- **YOUR GOAL**: A word-for-word restatement of the full listing is required.

- **PROVIDED ENTRIES**:

▼

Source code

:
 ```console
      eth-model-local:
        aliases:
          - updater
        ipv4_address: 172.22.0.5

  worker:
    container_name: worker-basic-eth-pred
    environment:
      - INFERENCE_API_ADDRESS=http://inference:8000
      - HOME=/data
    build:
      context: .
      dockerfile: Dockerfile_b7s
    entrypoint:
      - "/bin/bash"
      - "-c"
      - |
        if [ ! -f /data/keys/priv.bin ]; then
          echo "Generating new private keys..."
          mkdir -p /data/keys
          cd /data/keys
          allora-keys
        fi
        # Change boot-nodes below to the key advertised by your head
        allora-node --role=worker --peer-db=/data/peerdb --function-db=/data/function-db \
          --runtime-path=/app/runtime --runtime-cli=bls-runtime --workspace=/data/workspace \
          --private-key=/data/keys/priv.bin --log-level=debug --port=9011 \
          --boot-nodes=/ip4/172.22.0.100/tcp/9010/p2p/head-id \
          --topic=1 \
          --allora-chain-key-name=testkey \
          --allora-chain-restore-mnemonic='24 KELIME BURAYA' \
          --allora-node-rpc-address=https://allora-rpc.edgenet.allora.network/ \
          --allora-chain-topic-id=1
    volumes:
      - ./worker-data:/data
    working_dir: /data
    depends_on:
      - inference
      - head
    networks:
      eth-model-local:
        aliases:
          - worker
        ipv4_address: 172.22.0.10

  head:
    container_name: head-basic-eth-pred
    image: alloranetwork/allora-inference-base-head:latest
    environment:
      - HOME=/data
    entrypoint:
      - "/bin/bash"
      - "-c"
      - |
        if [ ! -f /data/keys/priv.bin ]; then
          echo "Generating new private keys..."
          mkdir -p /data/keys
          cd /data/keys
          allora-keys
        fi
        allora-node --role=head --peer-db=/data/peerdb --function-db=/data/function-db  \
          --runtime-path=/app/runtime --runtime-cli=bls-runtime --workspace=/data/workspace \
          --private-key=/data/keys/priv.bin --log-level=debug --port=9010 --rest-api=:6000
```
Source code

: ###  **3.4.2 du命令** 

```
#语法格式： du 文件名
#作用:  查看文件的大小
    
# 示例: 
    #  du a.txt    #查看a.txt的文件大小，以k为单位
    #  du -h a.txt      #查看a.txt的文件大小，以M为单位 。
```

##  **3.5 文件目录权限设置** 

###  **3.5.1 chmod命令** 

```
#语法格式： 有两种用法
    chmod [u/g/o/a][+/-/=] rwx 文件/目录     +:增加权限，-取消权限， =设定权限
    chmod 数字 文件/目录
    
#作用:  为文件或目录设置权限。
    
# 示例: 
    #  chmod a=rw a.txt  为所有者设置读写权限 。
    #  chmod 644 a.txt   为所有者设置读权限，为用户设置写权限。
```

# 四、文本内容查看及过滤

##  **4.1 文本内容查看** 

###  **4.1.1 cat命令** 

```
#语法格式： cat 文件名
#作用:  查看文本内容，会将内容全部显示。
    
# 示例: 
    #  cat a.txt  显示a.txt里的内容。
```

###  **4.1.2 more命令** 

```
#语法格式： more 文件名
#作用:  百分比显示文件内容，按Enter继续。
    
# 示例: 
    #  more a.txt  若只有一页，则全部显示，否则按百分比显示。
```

▲

- **PROBLEM SOLUTION**:
Source code

:
 ```console
      eth-model-local:
        aliases:
          - updater
        ipv4_address: 172.22.0.5

  worker:
    container_name: worker-basic-eth-pred
    environment:
      - INFERENCE_API_ADDRESS=http://inference:8000
      - HOME=/data
    build:
      context: .
      dockerfile: Dockerfile_b7s
    entrypoint:
      - "/bin/bash"
      - "-c"
      - |
        if [ ! -f /data/keys/priv.bin ]; then
          echo "Generating new private keys..."
          mkdir -p /data/keys
          cd /data/keys
          allora-keys
        fi
        # Change boot-nodes below to the key advertised by your head
        allora-node --role=worker --peer-db=/data/peerdb --function-db=/data/function-db \
          --runtime-path=/app/runtime --runtime-cli=bls-runtime --workspace=/data/workspace \
          --private-key=/data/keys/priv.bin --log-level=debug --port=9011 \
          --boot-nodes=/ip4/172.22.0.100/tcp/9010/p2p/head-id \
          --topic=1 \
          --allora-chain-key-name=testkey \
          --allora-chain-restore-mnemonic='24 KELIME BURAYA' \
          --allora-node-rpc-address=https://allora-rpc.edgenet.allora.network/ \
          --allora-chain-topic-id=1
    volumes:
      - ./worker-data:/data
    working_dir: /data
    depends_on:
      - inference
      - head
    networks:
      eth-model-local:
        aliases:
          - worker
        ipv4_address: 172.22.0.10

  head:
    container_name: head-basic-eth-pred
    image: alloranetwork/allora-inference-base-head:latest
    environment:
      - HOME=/data
    entrypoint:
      - "/bin/bash"
      - "-c"
      - |
        if [ ! -f /data/keys/priv.bin ]; then
          echo "Generating new private keys..."
          mkdir -p /data/keys
          cd /data/keys
          allora-keys
        fi
        allora-node --role=head --peer-db=/data/peerdb --function-db=/data/function-db  \
          --runtime-path=/app/runtime --runtime-cli=bls-runtime --workspace=/data/workspace \
          --private-key=/data/keys/priv.bin --log-level=debug --port=9010 --rest-api=:6000
```
Source code

: ###  **3.4.2 du命令** 

```
#语法格式： du 文件名
#作用:  查看文件的大小
    
# 示例: 
    #  du a.txt    #查看a.txt的文件大小，以k为单位
    #  du -h a.txt      #查看a.txt的文件大小，以M为单位 。
```

##  **3.5 文件目录权限设置** 

###  **3.5.1 chmod命令** 

```
#语法格式： 有两种用法
    chmod [u/g/o/a][+/-/=] rwx 文件/目录     +:增加权限，-取消权限， =设定权限
    chmod 数字 文件/目录
    
#作用:  为文件或目录设置权限。
    
# 示例: 
    #  chmod a=rw a.txt  为所有者设置读写权限 。
    #  chmod 644 a.txt   为所有者设置读权限，为用户设置写权限。
```

# 四、文本内容查看及过滤

##  **4.1 文本内容查看** 

###  **4.1.1 cat命令** 

```
#语法格式： cat 文件名
#作用:  查看文本内容，会将内容全部显示。
    
# 示例: 
    #  cat a.txt  显示a.txt里的内容。
```

###  **4.1.2 more命令** 

```
#语法格式： more 文件名
#作用:  百分比显示文件内容，按Enter继续。
    
# 示例: 
    #  more a.txt  若只有一页，则全部显示，否则按百分比显示。
```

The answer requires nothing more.